Hypertension was defined as self-reported doctor-diagnosed high blood pressure, excluding pregnancy-related hypertension. The analysis adjusted for important factors including age, sex, survey year, deprivation, education, ethnicity, diabetes, cardiovascular disease, alcohol use, and physical activity.
What we found
Overall, 26.5% of adults reported doctor-diagnosed hypertension. The prevalence differed across smoking and vaping groups. Hypertension was highest among former smokers and lowest among current exclusive e-cigarette users.
In the main adjusted analysis, current exclusive e-cigarette use was associated with lower odds of hypertension compared with never users. However, this finding must be interpreted very carefully. The lower odds were mainly seen among former smokers who had switched to vaping, not among dual users.
Importantly, when propensity score matching was used as a sensitivity analysis, the association between exclusive e-cigarette use and lower hypertension odds became weaker and was no longer statistically significant. This suggests that the finding may be partly explained by differences between groups, such as healthy switcher bias, residual confounding, body weight differences, or other unmeasured factors.
What the findings do not mean
The study does not show that vaping protects against high blood pressure. Because the data were cross-sectional, we cannot prove cause and effect. We also could not determine whether vaping started before or after hypertension diagnosis.

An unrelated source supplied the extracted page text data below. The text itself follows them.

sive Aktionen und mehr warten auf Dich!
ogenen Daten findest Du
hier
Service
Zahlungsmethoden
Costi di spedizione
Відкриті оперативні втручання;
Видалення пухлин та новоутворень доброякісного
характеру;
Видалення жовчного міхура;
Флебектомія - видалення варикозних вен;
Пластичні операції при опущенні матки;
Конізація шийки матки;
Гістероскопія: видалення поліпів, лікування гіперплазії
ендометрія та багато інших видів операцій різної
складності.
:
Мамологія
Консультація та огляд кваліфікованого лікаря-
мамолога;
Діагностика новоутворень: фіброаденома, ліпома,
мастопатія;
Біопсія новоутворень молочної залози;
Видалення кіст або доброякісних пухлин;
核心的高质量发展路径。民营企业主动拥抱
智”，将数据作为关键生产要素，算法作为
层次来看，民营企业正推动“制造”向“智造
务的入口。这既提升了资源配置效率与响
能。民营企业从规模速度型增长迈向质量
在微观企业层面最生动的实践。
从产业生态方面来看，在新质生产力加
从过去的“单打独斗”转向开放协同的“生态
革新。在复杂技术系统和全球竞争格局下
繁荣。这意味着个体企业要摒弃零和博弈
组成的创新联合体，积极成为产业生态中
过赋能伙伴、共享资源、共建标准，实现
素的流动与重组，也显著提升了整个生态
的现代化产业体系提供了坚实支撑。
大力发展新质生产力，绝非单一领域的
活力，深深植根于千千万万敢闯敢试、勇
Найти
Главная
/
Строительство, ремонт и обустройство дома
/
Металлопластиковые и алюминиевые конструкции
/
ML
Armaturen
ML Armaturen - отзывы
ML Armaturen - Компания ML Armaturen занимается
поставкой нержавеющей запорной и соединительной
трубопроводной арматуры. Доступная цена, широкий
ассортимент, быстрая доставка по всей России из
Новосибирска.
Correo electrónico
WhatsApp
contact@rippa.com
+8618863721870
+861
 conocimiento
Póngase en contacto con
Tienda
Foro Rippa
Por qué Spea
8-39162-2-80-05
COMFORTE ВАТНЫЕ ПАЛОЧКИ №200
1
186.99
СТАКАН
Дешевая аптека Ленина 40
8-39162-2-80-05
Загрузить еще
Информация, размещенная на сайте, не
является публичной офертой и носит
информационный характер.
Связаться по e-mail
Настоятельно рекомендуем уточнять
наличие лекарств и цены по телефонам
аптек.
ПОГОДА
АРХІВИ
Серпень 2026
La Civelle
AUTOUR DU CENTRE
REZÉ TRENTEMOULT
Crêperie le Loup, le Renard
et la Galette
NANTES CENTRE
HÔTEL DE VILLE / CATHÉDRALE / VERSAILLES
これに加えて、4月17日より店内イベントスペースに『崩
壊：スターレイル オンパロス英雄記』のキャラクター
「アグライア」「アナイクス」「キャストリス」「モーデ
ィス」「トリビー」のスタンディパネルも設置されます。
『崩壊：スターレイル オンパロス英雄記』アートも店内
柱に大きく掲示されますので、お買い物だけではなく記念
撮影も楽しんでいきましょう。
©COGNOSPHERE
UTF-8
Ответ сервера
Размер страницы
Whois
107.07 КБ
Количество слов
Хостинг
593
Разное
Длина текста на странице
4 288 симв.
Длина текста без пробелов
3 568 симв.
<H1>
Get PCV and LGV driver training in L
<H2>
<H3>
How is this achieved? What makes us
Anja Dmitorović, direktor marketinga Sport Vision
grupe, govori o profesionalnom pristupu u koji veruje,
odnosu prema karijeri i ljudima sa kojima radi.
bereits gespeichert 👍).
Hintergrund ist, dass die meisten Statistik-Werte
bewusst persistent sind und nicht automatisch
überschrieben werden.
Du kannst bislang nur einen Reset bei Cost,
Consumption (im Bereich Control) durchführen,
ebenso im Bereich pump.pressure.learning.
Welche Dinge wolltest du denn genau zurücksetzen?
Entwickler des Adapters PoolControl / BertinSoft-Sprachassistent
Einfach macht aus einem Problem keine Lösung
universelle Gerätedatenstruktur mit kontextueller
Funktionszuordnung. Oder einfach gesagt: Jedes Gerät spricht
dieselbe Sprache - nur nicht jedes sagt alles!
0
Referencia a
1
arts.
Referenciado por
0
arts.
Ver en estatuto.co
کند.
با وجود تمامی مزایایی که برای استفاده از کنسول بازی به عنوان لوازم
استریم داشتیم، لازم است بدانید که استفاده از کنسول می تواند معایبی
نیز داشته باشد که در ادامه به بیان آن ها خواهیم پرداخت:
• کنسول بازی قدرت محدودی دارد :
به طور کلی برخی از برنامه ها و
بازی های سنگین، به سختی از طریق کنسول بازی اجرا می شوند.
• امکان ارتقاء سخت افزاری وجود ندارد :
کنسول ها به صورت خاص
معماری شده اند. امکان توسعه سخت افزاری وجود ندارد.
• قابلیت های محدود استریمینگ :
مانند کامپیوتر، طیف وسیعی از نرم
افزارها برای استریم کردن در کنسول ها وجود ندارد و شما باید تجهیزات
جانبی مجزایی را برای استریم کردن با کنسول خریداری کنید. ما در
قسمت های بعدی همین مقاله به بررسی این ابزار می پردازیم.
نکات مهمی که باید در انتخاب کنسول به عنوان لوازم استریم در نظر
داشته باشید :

The findings should therefore not be used to claim that e-cigarettes reduce the risk of hypertension. A more cautious interpretation is that adults who had switched completely from smoking to vaping had lower observed odds of hypertension in standard models, but this pattern weakened after stronger adjustment for group differences.
The study does not show that vaping protects against high blood pressure. A more cautious interpretation is that adults who had switched completely from smoking to vaping had lower observed odds of hypertension in standard models, a pattern that weakened after stronger adjustment.
What about dual use?
Adults who both smoked and vaped did not have significantly lower odds of hypertension. This is important because it suggests that any possible health advantage is unlikely to come from vaping while continuing to smoke. Complete switching away from combustible cigarettes remains a key distinction in tobacco harm reduction research.
Why more research is needed
Future studies should follow people over time and use objective blood pressure measurements. They should also capture the following factors:
- Body mass index
- Duration of smoking
- Timing of smoking cessation
- Duration of e-cigarette use
- Nicotine strength and device type
- Whether people fully switch or continue smoking
Bottom line
This Scottish population-based study adds new evidence to the debate on e-cigarette use, smoking, and hypertension. Current exclusive e-cigarette users appeared to have lower odds of doctor-diagnosed hypertension in conventional adjusted models, especially former smokers who had switched to vaping. However, this association was not robust after propensity score matching and should not be interpreted as evidence that vaping prevents high blood pressure.
The key public health message is clear: smoking remains a major cardiovascular risk factor, dual use should not be assumed to reduce risk, and better longitudinal evidence is needed to understand the long-term cardiovascular effects of e-cigarettes.